Problem — Starting at the line that contains "common name: One-seed juniper" and ending at the last line of the entries, render these lines as a numbered list, leaving out any blank lines.
------------------------------
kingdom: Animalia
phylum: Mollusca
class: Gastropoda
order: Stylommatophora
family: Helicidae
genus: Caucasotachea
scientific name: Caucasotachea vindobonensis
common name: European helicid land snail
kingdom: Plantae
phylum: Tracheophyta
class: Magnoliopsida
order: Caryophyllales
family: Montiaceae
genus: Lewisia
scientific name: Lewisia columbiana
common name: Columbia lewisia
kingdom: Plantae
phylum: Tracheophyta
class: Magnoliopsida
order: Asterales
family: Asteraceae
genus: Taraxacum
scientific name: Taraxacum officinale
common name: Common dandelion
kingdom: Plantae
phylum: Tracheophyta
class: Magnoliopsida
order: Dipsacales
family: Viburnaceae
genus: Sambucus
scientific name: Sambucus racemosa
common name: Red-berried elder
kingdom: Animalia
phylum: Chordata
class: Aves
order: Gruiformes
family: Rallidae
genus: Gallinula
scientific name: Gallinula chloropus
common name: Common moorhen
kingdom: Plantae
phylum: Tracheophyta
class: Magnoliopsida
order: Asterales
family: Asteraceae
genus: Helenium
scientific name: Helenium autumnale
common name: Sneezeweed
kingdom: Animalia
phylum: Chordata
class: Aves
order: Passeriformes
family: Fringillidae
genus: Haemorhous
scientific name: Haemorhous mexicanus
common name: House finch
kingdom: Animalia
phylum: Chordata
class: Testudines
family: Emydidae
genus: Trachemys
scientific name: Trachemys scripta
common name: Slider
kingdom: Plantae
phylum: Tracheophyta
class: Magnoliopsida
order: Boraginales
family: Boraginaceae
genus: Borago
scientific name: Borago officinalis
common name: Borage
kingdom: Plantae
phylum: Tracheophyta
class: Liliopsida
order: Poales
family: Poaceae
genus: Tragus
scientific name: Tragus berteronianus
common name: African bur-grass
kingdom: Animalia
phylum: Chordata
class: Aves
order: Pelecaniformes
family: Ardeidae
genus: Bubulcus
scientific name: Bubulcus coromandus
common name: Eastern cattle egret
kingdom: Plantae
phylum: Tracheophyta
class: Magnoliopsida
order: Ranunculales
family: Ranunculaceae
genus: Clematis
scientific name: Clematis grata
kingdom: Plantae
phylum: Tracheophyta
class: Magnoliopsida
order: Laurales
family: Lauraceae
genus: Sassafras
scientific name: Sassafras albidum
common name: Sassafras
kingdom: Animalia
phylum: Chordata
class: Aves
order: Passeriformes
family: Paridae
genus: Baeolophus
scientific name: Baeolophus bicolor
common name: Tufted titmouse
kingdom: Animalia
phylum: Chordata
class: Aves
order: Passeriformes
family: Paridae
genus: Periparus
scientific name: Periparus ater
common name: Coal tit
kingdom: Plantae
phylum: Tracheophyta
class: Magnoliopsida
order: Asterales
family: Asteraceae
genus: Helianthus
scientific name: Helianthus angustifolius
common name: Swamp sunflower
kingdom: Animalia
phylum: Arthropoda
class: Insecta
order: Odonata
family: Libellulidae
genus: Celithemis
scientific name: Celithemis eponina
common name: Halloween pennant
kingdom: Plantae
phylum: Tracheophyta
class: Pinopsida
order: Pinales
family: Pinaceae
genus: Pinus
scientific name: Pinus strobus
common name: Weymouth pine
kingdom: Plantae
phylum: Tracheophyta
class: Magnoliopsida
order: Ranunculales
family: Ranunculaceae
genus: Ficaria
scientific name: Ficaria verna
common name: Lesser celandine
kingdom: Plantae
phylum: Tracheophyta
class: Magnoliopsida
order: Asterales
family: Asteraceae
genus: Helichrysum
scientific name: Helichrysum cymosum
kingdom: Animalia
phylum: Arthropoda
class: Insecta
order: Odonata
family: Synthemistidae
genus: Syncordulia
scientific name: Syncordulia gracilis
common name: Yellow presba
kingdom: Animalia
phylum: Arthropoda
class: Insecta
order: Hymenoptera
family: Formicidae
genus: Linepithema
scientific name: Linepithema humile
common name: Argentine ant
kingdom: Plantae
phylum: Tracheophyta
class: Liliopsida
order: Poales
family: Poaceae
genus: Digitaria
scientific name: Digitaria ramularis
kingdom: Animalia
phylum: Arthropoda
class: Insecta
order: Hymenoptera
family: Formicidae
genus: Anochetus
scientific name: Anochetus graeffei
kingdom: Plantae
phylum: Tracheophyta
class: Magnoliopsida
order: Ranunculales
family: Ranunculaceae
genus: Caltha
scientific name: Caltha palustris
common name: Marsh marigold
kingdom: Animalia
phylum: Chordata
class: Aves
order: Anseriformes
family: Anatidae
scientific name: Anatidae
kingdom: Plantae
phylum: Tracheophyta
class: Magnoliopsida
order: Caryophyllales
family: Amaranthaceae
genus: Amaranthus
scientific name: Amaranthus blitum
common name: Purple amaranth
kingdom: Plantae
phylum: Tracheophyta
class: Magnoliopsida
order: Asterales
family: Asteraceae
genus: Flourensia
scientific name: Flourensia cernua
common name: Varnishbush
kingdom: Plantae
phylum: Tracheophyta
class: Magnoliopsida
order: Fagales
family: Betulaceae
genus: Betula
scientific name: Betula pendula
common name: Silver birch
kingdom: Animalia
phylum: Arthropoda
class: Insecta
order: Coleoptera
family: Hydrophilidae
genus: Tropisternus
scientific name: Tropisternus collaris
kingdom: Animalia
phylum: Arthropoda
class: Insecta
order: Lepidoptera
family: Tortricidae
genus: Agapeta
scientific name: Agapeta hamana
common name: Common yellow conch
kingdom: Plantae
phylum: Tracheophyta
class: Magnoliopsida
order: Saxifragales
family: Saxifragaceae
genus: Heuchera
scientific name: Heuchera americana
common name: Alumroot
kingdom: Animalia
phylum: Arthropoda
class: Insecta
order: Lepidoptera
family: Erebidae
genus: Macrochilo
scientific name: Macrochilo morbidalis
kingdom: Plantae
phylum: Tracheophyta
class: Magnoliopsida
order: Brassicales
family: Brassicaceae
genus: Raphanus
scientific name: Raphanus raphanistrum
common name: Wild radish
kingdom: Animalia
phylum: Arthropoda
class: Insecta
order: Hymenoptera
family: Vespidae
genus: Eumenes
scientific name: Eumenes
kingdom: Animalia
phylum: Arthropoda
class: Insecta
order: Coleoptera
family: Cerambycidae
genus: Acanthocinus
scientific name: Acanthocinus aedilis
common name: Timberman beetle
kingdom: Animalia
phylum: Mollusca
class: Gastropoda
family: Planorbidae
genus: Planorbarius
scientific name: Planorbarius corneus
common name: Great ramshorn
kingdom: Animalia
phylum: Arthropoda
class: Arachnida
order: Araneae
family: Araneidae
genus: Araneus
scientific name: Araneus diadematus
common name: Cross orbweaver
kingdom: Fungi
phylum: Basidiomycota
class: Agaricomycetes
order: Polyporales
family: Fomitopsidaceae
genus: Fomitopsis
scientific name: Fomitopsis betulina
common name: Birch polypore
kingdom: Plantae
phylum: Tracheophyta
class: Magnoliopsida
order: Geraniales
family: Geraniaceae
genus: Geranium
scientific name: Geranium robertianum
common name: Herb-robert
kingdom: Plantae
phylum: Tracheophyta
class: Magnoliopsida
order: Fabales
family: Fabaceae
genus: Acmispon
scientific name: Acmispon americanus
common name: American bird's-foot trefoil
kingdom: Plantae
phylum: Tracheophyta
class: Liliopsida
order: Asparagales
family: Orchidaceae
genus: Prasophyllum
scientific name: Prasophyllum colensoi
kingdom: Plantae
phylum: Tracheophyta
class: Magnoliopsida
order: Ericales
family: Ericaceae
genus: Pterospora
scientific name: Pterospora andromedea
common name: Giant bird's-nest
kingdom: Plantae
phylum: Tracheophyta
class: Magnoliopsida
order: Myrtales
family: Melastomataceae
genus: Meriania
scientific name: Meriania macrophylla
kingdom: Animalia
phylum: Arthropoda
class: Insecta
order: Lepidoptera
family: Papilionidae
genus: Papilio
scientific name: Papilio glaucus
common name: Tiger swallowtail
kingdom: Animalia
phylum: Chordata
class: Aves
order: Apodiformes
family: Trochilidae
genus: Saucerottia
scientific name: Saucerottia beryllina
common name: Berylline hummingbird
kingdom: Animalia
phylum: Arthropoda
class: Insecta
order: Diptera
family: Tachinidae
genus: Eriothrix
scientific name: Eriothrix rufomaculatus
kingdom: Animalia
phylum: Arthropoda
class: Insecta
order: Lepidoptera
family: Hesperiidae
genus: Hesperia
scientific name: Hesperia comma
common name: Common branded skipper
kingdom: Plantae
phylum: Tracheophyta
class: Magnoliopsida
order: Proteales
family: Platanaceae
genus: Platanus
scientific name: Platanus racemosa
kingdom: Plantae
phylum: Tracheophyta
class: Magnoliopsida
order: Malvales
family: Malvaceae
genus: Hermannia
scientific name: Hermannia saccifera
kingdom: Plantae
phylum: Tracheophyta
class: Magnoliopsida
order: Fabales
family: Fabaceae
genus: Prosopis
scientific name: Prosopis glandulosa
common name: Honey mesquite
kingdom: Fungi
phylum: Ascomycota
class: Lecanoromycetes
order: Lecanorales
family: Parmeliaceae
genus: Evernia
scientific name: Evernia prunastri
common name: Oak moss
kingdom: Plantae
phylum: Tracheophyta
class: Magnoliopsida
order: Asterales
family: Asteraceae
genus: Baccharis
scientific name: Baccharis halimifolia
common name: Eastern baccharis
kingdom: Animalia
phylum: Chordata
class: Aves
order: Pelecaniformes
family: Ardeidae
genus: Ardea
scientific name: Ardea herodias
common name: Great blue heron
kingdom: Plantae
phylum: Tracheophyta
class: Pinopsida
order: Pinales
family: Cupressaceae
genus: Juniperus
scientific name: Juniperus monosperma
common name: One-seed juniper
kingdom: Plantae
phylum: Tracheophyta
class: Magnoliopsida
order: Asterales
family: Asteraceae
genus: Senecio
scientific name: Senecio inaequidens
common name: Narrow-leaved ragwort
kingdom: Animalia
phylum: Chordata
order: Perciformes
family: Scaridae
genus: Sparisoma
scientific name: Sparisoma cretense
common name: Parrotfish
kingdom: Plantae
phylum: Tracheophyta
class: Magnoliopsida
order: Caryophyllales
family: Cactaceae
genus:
------------------------------
Response to this exercise —
1. common name: One-seed juniper
2. kingdom: Plantae
3. phylum: Tracheophyta
4. class: Magnoliopsida
5. order: Asterales
6. family: Asteraceae
7. genus: Senecio
8. scientific name: Senecio inaequidens
9. common name: Narrow-leaved ragwort
10. kingdom: Animalia
11. phylum: Chordata
12. order: Perciformes
13. family: Scaridae
14. genus: Sparisoma
15. scientific name: Sparisoma cretense
16. common name: Parrotfish
17. kingdom: Plantae
18. phylum: Tracheophyta
19. class: Magnoliopsida
20. order: Caryophyllales
21. family: Cactaceae
22. genus:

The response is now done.